# Task item
Each line below with the string "Bird" should be copied.

# Provided data
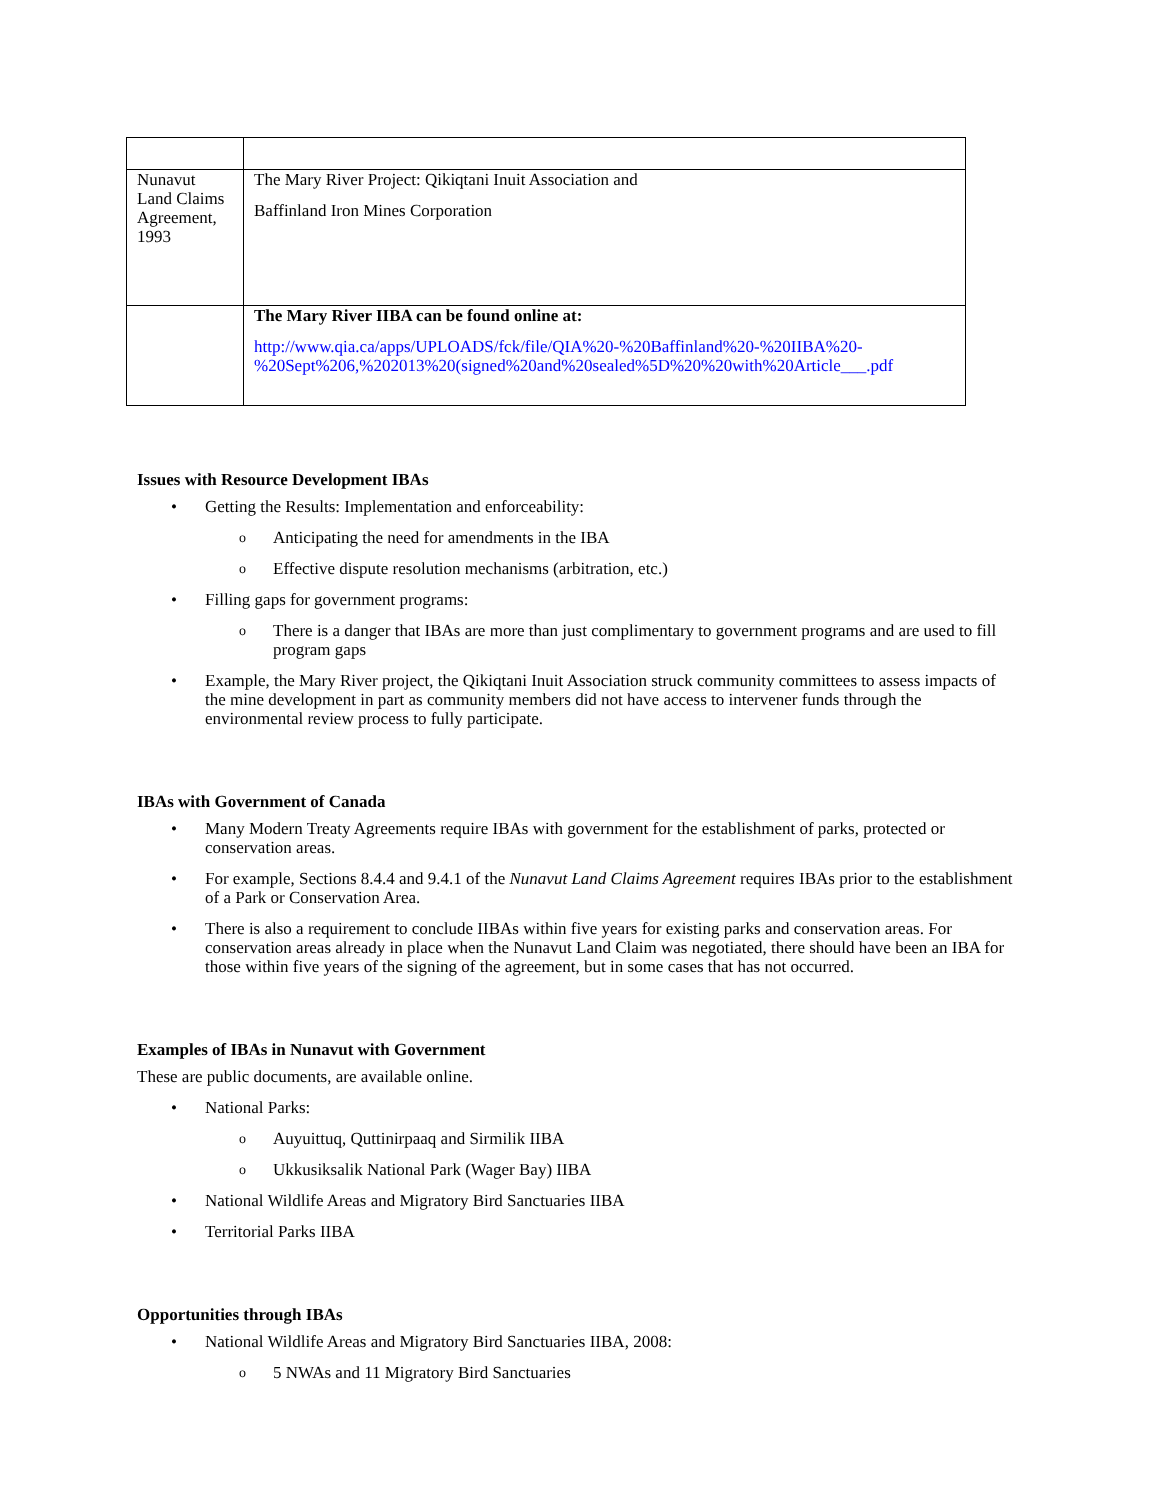| Nunavut Land Claims Agreement, 1993 | The Mary River Project: Qikiqtani Inuit Association and Baffinland Iron Mines Corporation |
| | The Mary River IIBA can be found online at: http://www.qia.ca/apps/UPLOADS/fck/file/QIA%20-%20Baffinland%20-%20IIBA%20-%20Sept%206,%202013%20(signed%20and%20sealed%5D%20%20with%20Article___.pdf |
Issues with Resource Development IBAs
Getting the Results: Implementation and enforceability:
Anticipating the need for amendments in the IBA
Effective dispute resolution mechanisms (arbitration, etc.)
Filling gaps for government programs:
There is a danger that IBAs are more than just complimentary to government programs and are used to fill program gaps
Example, the Mary River project, the Qikiqtani Inuit Association struck community committees to assess impacts of the mine development in part as community members did not have access to intervener funds through the environmental review process to fully participate.
IBAs with Government of Canada
Many Modern Treaty Agreements require IBAs with government for the establishment of parks, protected or conservation areas.
For example, Sections 8.4.4 and 9.4.1 of the Nunavut Land Claims Agreement requires IBAs prior to the establishment of a Park or Conservation Area.
There is also a requirement to conclude IIBAs within five years for existing parks and conservation areas. For conservation areas already in place when the Nunavut Land Claim was negotiated, there should have been an IBA for those within five years of the signing of the agreement, but in some cases that has not occurred.
Examples of IBAs in Nunavut with Government
These are public documents, are available online.
National Parks:
Auyuittuq, Quttinirpaaq and Sirmilik IIBA
Ukkusiksalik National Park (Wager Bay) IIBA
National Wildlife Areas and Migratory Bird Sanctuaries IIBA
Territorial Parks IIBA
Opportunities through IBAs
National Wildlife Areas and Migratory Bird Sanctuaries IIBA, 2008:
5 NWAs and 11 Migratory Bird Sanctuaries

# Result below
National Wildlife Areas and Migratory Bird Sanctuaries IIBA
National Wildlife Areas and Migratory Bird Sanctuaries IIBA, 2008:
5 NWAs and 11 Migratory Bird Sanctuaries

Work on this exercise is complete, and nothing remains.